## TASK GOAL
Search the listing for the word "clock" and copy every line where it turns up.

BEGIN WORKING DATA

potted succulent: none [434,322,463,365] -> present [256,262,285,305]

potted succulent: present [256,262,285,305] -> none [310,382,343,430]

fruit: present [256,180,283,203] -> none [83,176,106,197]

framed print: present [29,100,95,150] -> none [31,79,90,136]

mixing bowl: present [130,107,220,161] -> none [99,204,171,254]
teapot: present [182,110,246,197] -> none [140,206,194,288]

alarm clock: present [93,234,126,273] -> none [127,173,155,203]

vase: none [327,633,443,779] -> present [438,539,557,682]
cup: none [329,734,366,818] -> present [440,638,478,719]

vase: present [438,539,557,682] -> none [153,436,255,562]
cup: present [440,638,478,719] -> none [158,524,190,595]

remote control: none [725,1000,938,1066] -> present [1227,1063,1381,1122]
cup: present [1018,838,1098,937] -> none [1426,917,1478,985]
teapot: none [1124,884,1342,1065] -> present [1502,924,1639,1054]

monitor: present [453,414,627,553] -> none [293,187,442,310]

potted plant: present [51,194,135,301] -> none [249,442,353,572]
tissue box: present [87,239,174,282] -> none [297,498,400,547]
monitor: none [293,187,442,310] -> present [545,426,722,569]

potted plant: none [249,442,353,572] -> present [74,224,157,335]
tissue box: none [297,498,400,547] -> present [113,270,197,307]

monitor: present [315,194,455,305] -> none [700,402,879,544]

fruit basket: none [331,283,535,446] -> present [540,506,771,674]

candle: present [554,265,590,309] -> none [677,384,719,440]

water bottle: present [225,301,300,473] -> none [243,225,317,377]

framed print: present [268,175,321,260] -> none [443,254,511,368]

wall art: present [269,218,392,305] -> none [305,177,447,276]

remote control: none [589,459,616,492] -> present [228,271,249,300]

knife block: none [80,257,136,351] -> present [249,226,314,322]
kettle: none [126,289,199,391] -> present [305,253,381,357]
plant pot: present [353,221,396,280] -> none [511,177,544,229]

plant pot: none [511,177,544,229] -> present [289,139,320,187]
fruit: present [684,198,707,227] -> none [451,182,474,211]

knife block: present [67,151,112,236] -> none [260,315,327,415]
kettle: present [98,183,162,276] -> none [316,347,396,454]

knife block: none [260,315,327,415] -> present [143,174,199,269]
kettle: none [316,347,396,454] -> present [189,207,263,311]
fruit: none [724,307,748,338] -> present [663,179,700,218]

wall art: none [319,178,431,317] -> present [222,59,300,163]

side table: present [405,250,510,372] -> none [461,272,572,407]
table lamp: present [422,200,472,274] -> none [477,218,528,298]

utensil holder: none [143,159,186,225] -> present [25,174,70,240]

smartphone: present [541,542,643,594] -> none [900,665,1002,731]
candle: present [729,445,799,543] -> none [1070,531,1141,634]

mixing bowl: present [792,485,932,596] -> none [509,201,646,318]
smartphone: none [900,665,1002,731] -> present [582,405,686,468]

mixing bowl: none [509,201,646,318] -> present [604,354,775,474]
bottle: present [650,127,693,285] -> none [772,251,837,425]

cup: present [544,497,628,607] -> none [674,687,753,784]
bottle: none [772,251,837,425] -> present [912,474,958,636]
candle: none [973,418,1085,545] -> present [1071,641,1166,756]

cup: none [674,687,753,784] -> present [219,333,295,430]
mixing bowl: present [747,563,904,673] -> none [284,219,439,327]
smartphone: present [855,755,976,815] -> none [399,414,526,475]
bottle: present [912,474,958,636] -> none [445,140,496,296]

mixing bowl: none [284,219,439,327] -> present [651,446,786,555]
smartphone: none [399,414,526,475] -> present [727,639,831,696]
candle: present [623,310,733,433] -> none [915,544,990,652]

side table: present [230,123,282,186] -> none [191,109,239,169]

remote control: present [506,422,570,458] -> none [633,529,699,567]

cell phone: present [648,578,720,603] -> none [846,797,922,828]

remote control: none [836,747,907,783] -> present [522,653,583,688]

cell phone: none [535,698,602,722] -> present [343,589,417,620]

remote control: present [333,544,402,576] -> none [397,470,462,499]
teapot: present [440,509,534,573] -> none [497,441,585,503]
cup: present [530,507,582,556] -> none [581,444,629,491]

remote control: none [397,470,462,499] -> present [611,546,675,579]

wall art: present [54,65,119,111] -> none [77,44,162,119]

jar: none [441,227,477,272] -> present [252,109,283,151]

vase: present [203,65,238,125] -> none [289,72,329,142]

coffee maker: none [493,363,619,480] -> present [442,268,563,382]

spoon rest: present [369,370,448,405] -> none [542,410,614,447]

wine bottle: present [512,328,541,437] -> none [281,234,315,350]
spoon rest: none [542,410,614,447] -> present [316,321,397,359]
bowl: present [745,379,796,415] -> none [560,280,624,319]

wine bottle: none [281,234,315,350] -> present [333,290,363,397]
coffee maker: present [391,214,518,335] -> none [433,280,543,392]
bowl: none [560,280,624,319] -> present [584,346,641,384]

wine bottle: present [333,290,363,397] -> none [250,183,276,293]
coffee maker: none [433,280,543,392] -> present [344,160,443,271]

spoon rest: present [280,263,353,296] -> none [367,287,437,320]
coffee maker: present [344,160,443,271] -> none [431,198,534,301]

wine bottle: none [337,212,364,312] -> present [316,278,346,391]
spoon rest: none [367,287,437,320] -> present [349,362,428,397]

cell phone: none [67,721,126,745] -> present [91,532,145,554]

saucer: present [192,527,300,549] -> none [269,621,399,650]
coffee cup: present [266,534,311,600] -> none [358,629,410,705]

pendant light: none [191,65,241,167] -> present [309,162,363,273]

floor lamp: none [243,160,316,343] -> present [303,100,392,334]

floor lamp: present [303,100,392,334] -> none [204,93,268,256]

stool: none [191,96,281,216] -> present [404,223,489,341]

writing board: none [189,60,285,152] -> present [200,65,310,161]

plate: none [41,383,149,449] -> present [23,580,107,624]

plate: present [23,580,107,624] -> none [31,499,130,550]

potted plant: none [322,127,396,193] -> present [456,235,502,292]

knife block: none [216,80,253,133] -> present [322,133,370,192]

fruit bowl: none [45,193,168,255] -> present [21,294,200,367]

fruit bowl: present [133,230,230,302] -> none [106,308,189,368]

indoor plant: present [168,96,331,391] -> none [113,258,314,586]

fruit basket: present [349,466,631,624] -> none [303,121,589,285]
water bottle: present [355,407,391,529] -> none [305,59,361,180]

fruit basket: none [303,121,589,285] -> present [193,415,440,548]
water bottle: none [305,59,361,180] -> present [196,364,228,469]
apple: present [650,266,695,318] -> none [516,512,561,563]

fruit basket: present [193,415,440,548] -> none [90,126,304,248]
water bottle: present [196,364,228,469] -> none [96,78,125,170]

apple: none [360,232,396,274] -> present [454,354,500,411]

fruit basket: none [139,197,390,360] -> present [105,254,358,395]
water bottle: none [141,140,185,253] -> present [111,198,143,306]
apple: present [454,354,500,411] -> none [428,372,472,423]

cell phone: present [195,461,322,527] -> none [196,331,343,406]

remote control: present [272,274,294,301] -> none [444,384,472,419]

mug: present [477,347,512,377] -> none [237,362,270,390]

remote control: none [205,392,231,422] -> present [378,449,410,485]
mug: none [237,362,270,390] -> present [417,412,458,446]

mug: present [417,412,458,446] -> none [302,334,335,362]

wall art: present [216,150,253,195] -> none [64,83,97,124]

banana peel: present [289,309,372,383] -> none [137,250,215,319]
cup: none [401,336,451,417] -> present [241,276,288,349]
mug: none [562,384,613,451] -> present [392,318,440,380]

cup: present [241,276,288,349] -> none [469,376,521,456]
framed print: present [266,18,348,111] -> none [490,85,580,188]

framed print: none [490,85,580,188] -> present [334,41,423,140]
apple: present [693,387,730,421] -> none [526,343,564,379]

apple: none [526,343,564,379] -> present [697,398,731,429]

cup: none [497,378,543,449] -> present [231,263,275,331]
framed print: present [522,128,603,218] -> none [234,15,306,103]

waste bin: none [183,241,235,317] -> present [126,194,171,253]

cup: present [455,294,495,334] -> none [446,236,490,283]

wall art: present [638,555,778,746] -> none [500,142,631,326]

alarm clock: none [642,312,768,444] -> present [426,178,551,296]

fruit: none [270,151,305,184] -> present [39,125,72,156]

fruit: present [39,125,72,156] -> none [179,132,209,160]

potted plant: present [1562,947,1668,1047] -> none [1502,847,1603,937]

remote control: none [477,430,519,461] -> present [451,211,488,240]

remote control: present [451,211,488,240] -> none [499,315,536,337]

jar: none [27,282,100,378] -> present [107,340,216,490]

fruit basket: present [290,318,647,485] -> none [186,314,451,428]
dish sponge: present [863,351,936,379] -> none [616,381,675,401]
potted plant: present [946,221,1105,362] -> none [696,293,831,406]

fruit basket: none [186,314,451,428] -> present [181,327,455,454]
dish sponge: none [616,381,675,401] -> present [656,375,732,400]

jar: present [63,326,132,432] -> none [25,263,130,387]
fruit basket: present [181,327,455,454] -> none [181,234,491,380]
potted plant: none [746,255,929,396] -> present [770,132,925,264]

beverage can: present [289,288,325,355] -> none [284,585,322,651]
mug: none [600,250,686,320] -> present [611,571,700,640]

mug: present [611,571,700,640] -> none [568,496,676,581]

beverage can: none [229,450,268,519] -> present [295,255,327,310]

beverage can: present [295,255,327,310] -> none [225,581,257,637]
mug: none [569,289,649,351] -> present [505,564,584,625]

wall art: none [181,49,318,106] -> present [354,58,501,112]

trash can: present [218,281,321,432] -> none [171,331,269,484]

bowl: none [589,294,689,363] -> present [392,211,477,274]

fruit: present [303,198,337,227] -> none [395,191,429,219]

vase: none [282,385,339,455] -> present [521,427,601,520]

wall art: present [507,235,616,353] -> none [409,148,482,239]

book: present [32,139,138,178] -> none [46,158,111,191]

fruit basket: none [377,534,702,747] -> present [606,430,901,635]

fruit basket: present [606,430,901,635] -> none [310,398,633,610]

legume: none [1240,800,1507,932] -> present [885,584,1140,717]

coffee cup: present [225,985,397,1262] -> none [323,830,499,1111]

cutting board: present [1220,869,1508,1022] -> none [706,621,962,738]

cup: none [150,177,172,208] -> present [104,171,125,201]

END WORKING DATA

## SOLVED PROBLEM
alarm clock: present [93,234,126,273] -> none [127,173,155,203]
alarm clock: none [642,312,768,444] -> present [426,178,551,296]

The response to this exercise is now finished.